Essentially Madison came to his conclusion not only because the bank had existed for so long but also because the public had come to accept it. One could say that Madison was, in fact, an adherent of the concept of the living Constitution, in which the meaning of the document evolves over time as standards of justice change. Jefferson too thought it ludicrous that one generation should be beholden to another for its basic laws. "We might as well require a man to wear still the coat which fitted him when a boy, as civilized society to remain under the regimen of their barbarous ancestors." The living Constitution is an approach grounded in precedent, "which allows us to meet the demands of today, not force us to follow the commands of the long-dead Founders," as the constitutional scholar David A. Strauss has written.
The mantle of originalism allows judges like Alito to pretend that their interpretation of the Constitution is grounded in an objective standard, but as we have seen, this is historically inaccurate.
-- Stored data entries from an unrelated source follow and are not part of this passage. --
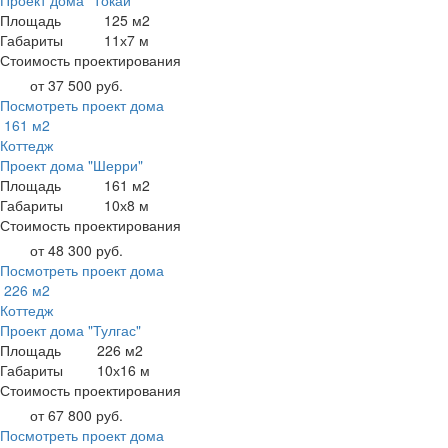
Проект дома "Токай"
Площадь
125 м2
Габариты
11х7 м
Стоимость проектирования
от 37 500 руб.
Посмотреть проект дома
161 м2
Коттедж
Проект дома "Шерри"
Площадь
161 м2
Габариты
10х8 м
Стоимость проектирования
от 48 300 руб.
Посмотреть проект дома
226 м2
Коттедж
Проект дома "Тулгас"
Площадь
226 м2
Габариты
10х16 м
Стоимость проектирования
от 67 800 руб.
Посмотреть проект дома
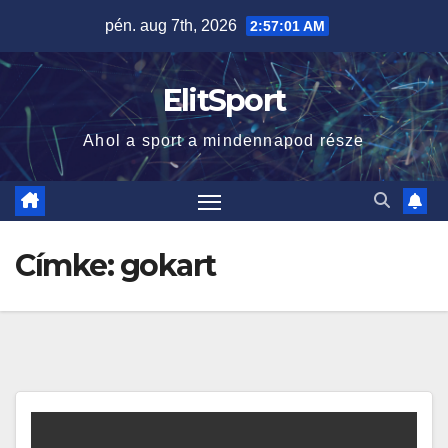
Skip
pén. aug 7th, 2026
2:57:02 AM
to
content
ElitSport
Ahol a sport a mindennapod része
Címke:
gokart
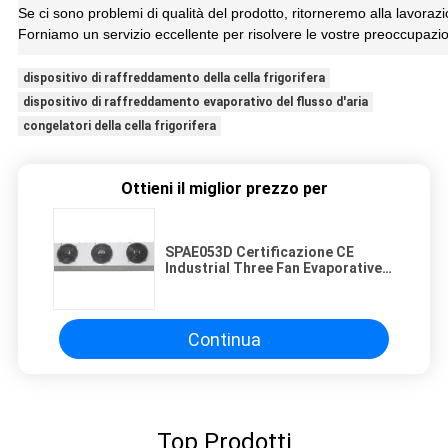
Se ci sono problemi di qualità del prodotto, ritorneremo alla lavoraz
Forniamo un servizio eccellente per risolvere le vostre preoccupazio
dispositivo di raffreddamento della cella frigorifera
dispositivo di raffreddamento evaporativo del flusso d'aria
congelatori della cella frigorifera
Ottieni il miglior prezzo per
SPAE053D Certificazione CE
Industrial Three Fan Evaporative
Air Cooler per camera fredda
Continua
Top Prodotti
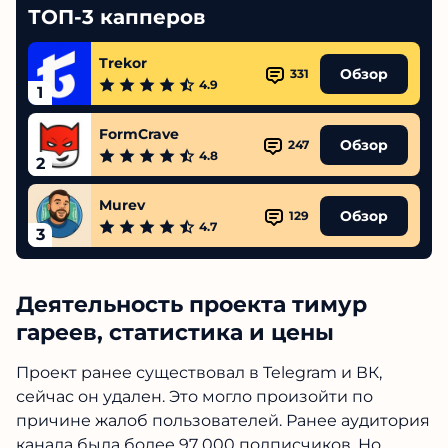
ТОП-3 капперов
Trekor
Обзор
331
4.9
1
FormCrave
Обзор
247
4.8
2
Murev
Обзор
129
4.7
3
Деятельность проекта тимур
гареев, статистика и цены
Проект ранее существовал в Telegram и ВК,
сейчас он удален. Это могло произойти по
причине жалоб пользователей. Ранее аудитория
канала была более 97 000 подписчиков. Но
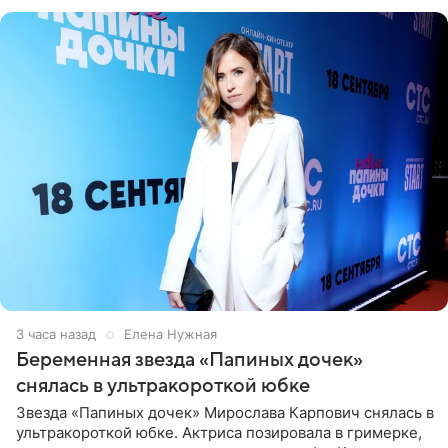
3 часа назад
Елена Нужная
Беременная звезда «Папиных дочек»
снялась в ультракороткой юбке
Звезда «Папиных дочек» Мирослава Карпович снялась в
ультракороткой юбке. Актриса позировала в гримерке,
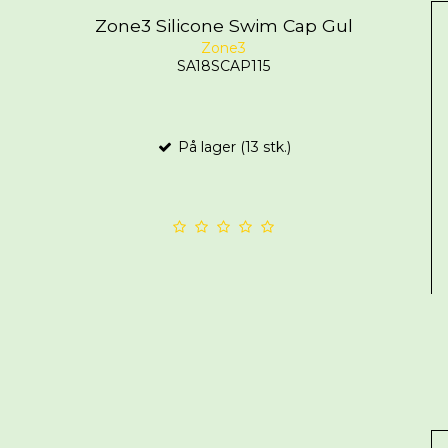
Zone3 Silicone Swim Cap Gul
Zone3
SA18SCAP115
På lager (13 stk.)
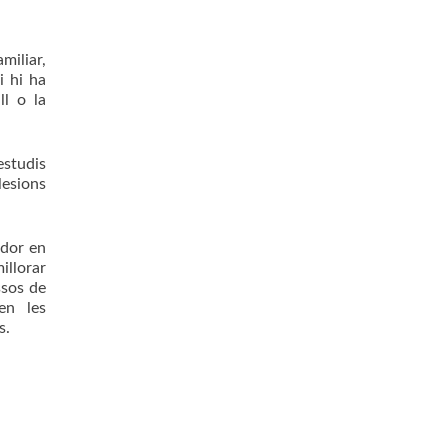
miliar,
i hi ha
ll o la
estudis
lesions
ador en
illorar
ssos de
en les
s.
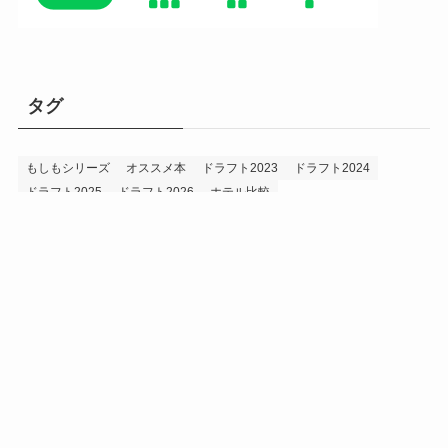
タグ
もしもシリーズ
オススメ本
ドラフト2023
ドラフト2024
ドラフト2025
ドラフト2026
ホテル比較
ホークス&プロ野球データ
ホークス純正（プロスピA）
ルーキー2024
ルーキー2025
ルーキー2026
投手2024
投手2025
メニュー
プロスピA
プロ野球データ
ホークス考察
プロ野球考察
投手2026
持論
災害
現役ドラフト2023
現役ドラフト2024
現役ドラフト2025
補強2023
補強2024
補強2025
補強2026
補強2027
退団2023
退団2024
退団2025
退団2026
野手2024
野手2025
野手2026
プライバシーポリシー
お問い合わせ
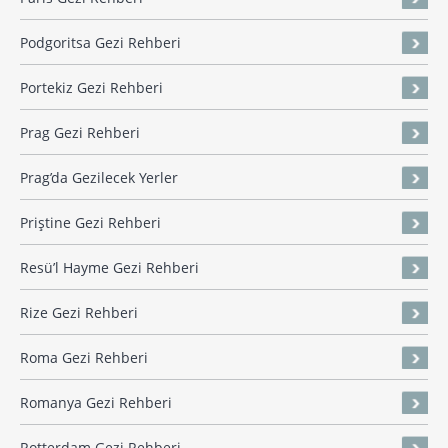
Podgoritsa Gezi Rehberi
Portekiz Gezi Rehberi
Prag Gezi Rehberi
Prag’da Gezilecek Yerler
Priştine Gezi Rehberi
Resü’l Hayme Gezi Rehberi
Rize Gezi Rehberi
Roma Gezi Rehberi
Romanya Gezi Rehberi
Rotterdam Gezi Rehberi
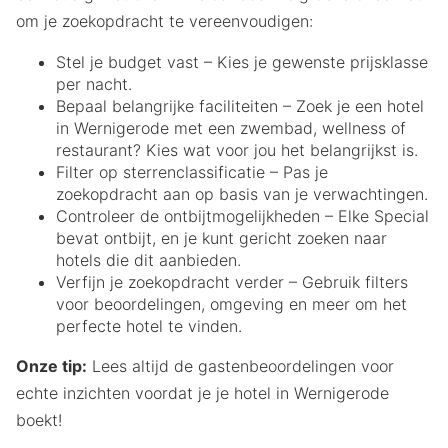
om je zoekopdracht te vereenvoudigen:
Stel je budget vast – Kies je gewenste prijsklasse
per nacht.
Bepaal belangrijke faciliteiten – Zoek je een hotel
in Wernigerode met een zwembad, wellness of
restaurant? Kies wat voor jou het belangrijkst is.
Filter op sterrenclassificatie – Pas je
zoekopdracht aan op basis van je verwachtingen.
Controleer de ontbijtmogelijkheden – Elke Special
bevat ontbijt, en je kunt gericht zoeken naar
hotels die dit aanbieden.
Verfijn je zoekopdracht verder – Gebruik filters
voor beoordelingen, omgeving en meer om het
perfecte hotel te vinden.
Onze tip:
Lees altijd de gastenbeoordelingen voor
echte inzichten voordat je je hotel in Wernigerode
boekt!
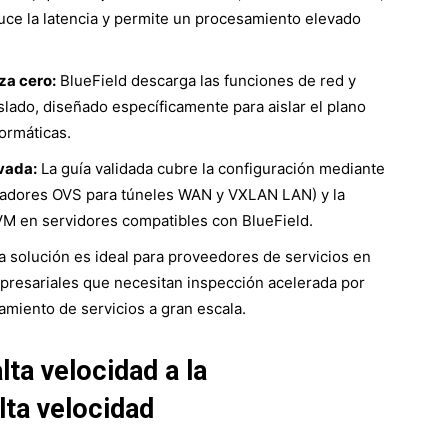
duce la latencia y permite un procesamiento elevado
za cero:
BlueField descarga las funciones de red y
lado, diseñado específicamente para aislar el plano
formáticas.
ivada:
La guía validada cubre la configuración mediante
adores OVS para túneles WAN y VXLAN LAN) y la
M en servidores compatibles con BlueField.
a solución es ideal para proveedores de servicios en
presariales que necesitan inspección acelerada por
miento de servicios a gran escala.
ta velocidad a la
lta velocidad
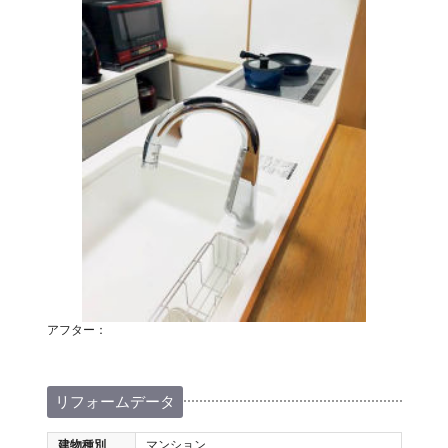
アフター：
リフォームデータ
建物種別
マンション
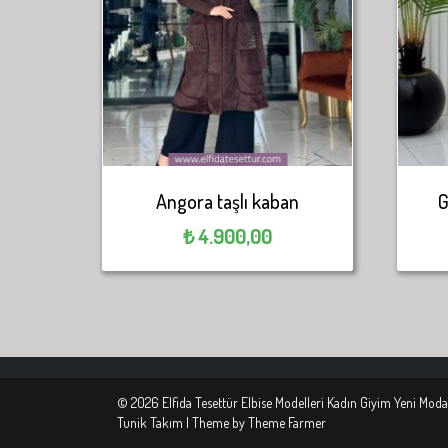
Angora taşlı kaban
G
₺
4.900,00
© 2026 Elfida Tesettür Elbise Modelleri Kadın Giyim Yeni Moda
Tunik Takım | Theme by
Theme Farmer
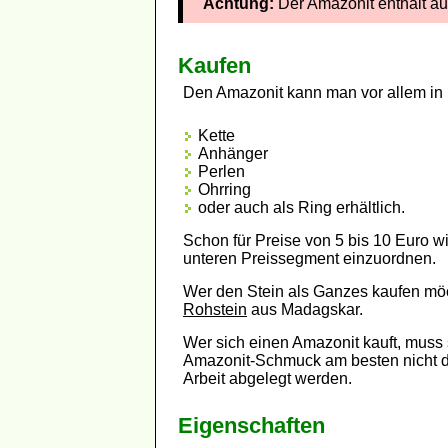
Achtung:
Der Amazonit enthält au
Kaufen
Den Amazonit kann man vor allem in 
Kette
Anhänger
Perlen
Ohrring
oder auch als Ring erhältlich.
Schon für Preise von 5 bis 10 Euro 
unteren Preissegment einzuordnen.
Wer den Stein als Ganzes kaufen möc
Rohstein
aus Madagskar.
Wer sich einen Amazonit kauft, muss
Amazonit-Schmuck am besten nicht dir
Arbeit abgelegt werden.
Eigenschaften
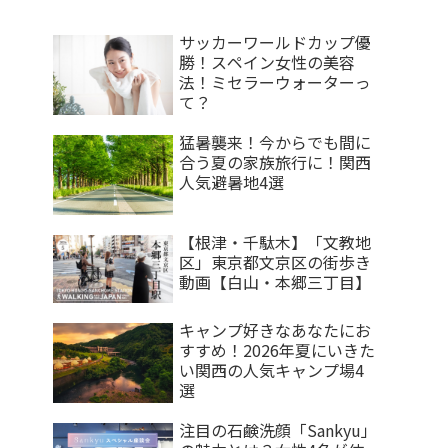
サッカーワールドカップ優
勝！スペイン女性の美容
法！ミセラーウォーターっ
て？
猛暑襲来！今からでも間に
合う夏の家族旅行に！関西
人気避暑地4選
【根津・千駄木】「文教地
区」東京都文京区の街歩き
動画【白山・本郷三丁目】
キャンプ好きなあなたにお
すすめ！2026年夏にいきた
い関西の人気キャンプ場4
選
注目の石鹸洗顔「Sankyu」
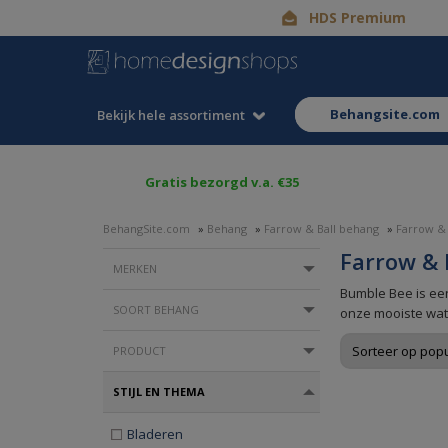
HDS Premium
behangsite.com
Bekijk hele assortiment
Gratis bezorgd v.a. €35
BehangSite.com
»
Behang
»
Farrow & Ball behang
»
Farrow &
Farrow & 
MERKEN
Bumble Bee is een
SOORT BEHANG
onze mooiste wat
PRODUCT
STIJL EN THEMA
Bladeren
Instead, originalism represents a way to overturn longstanding precedents which many in the conservative movement detest. The use of originalism not only threatens a women's right to choose an abortion, but could ultimately move the nation backwards, taking away now long-established rights that could include gay and interracial marriage, contraception, even the right to privacy. We would be better served to follow the approach of James Madison.